Prüfer kritisieren Vereinsförderung

Altmittweida hat sich bisher großzügig gegenüber Vereinen gezeigt und Sportstätten unentgeltlich überlassen. Der Bürgermeister glaubt, dass die Gemeinde dafür auch künftig Spielraum hat.

Altmittweida.

Nachdem die April-Sitzung des Altmittweidaer Gemeinderates ausgefallen ist, hat Bürgermeister Jens-Uwe Miether (parteilos) das Gremium für den 11. Mai zu einer Tagung ins Vereinszimmer der Gaststätte Ritterhof eingeladen. Er begründet das mit Entscheidungen und Themen, die nicht aufgeschoben werden könnten.

So erwartet Miether eine Stellungnahme der Räte zum Thema Vereinsförderung in der öffentlichen Sitzung. Anlass für die Debatte ist der Bericht zur überörtlichen Haushalts- und Wirtschaftsprüfung der Gemeinde im Zeitraum von 2013 bis 2017. In ihrem Bericht kritisieren die Prüfer unter anderem, dass die Gemeinde die Sport- und Vereinsstätten den Nutzern unentgeltlich überlässt.

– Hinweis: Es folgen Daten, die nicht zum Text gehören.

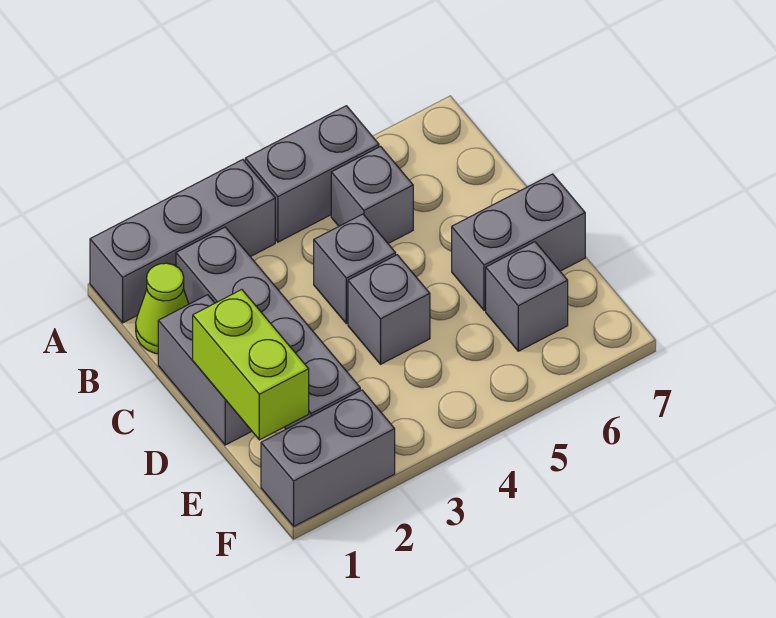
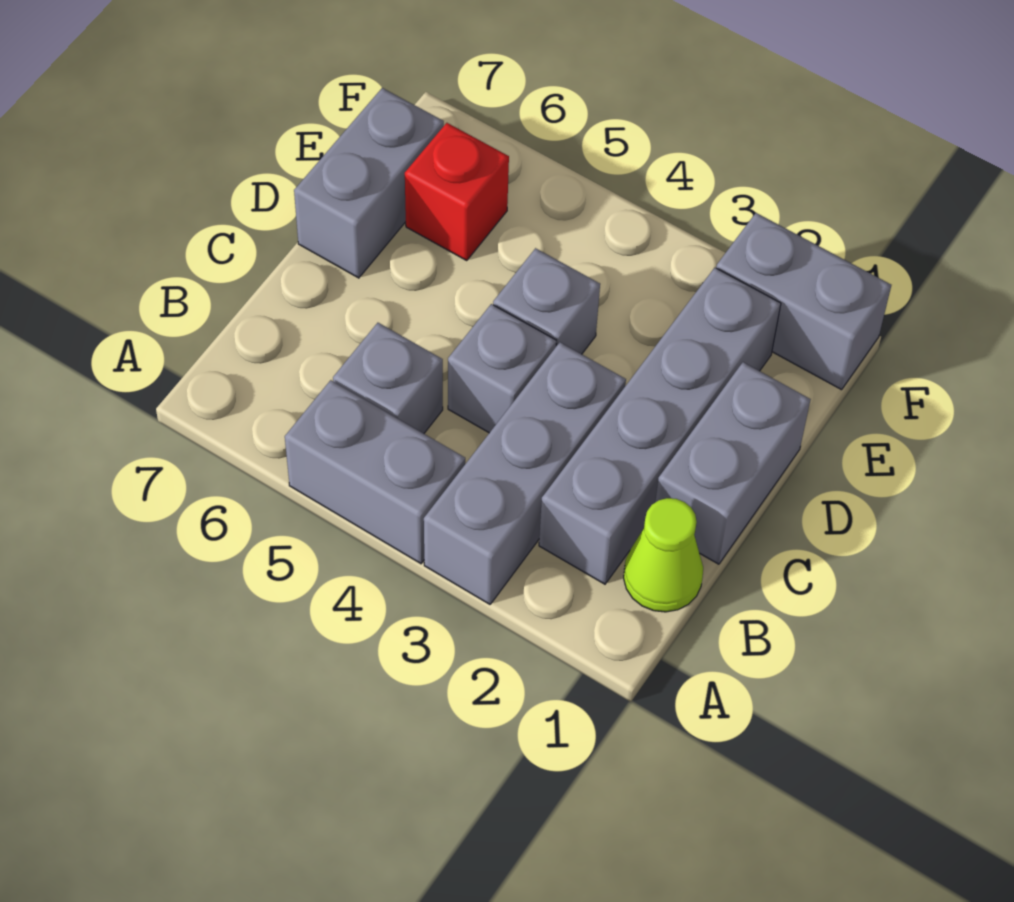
grey 1x3 brick [90,160,275,323] -> grey 1x3 brick turned to [424,342,626,604]
lime 1x2 brick [193,290,309,440] -> none
grey 1x2 brick [452,174,585,311] -> grey 1x2 brick turned to [294,88,444,278]
grey 1x1 brick [486,242,568,351] -> red 1x1 brick [405,123,509,261]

Laut Sächsischer Gemeindeordnung sollten Kommunen ihre Vermögensstände, wozu Vereinsstätten zählen, wirtschaftlich verwalten. Also zum Beispiel durch Gebühren oder Vereinbarungen über die Zahlung von Nebenkosten auch Einnahmen erzielen, welche die Kosten decken. Ausnahmen seien hier nur im "besonderen öffentlichen Interesse" zulässig.

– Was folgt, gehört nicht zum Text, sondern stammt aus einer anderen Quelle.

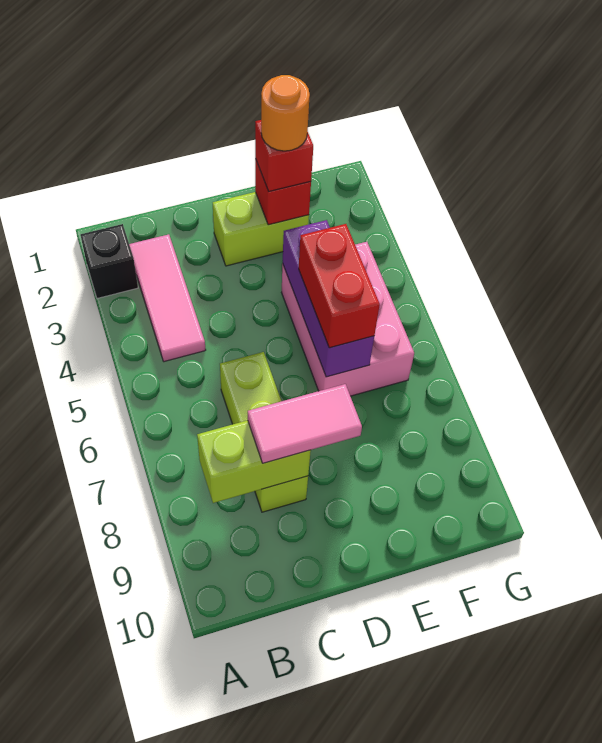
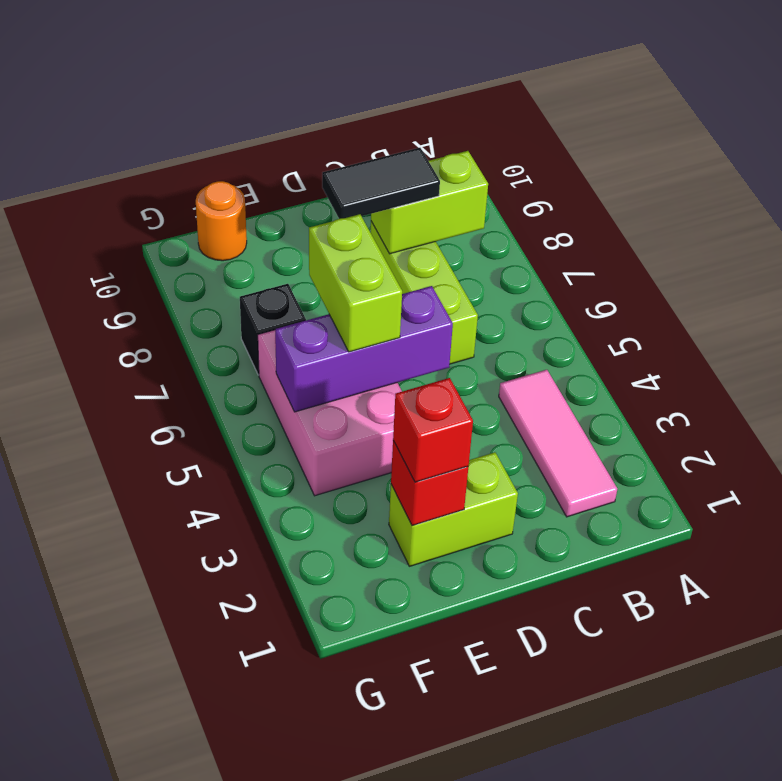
black 1x1 brick [80,224,138,298] -> black 1x1 brick moved to [240,284,306,375]
pink 1x2 tile [248,384,362,463] -> black 1x2 tile [322,148,440,219]
orange 1x1 round brick [261,75,310,151] -> orange 1x1 round brick moved to [196,181,247,261]
purple 1x3 brick [283,220,374,377] -> purple 1x3 brick turned to [275,286,453,412]
red 1x2 brick [299,224,380,348] -> lime 1x2 brick [309,214,402,352]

Altmittweida überlässt seit 2011 den Sportvereinen und dem Heimatverein unter anderem den Fußballplatz, den Reitplatz sowie das Domizil des Heimatvereins miet- und pachtzinsfrei. Das wurde damals damit begründet, dass die finanzielle Situation der Gemeinde diese großzügige Regelung zulässt. Die künftige finanzielle Lage der Kommune mit voraussichtlich negativen Gesamtergebnissen erfordert nun laut Einschätzung der Prüfer eine sparsamere und wirtschaftlichere Haushaltsführung. Deshalb fordern sie, dass die Gemeinde in Verträgen und Vereinbarungen von den Vereinen künftig die Übernahme etwa von Betriebs- und Nebenkosten sowie Nutzungsentgelten erhebt. Der Gemeinderat soll die Entscheidung aus dem Jahr 2010 überprüfen, wonach die Vereine von der Zahlung von Miete beziehungsweise Pacht befreit sind.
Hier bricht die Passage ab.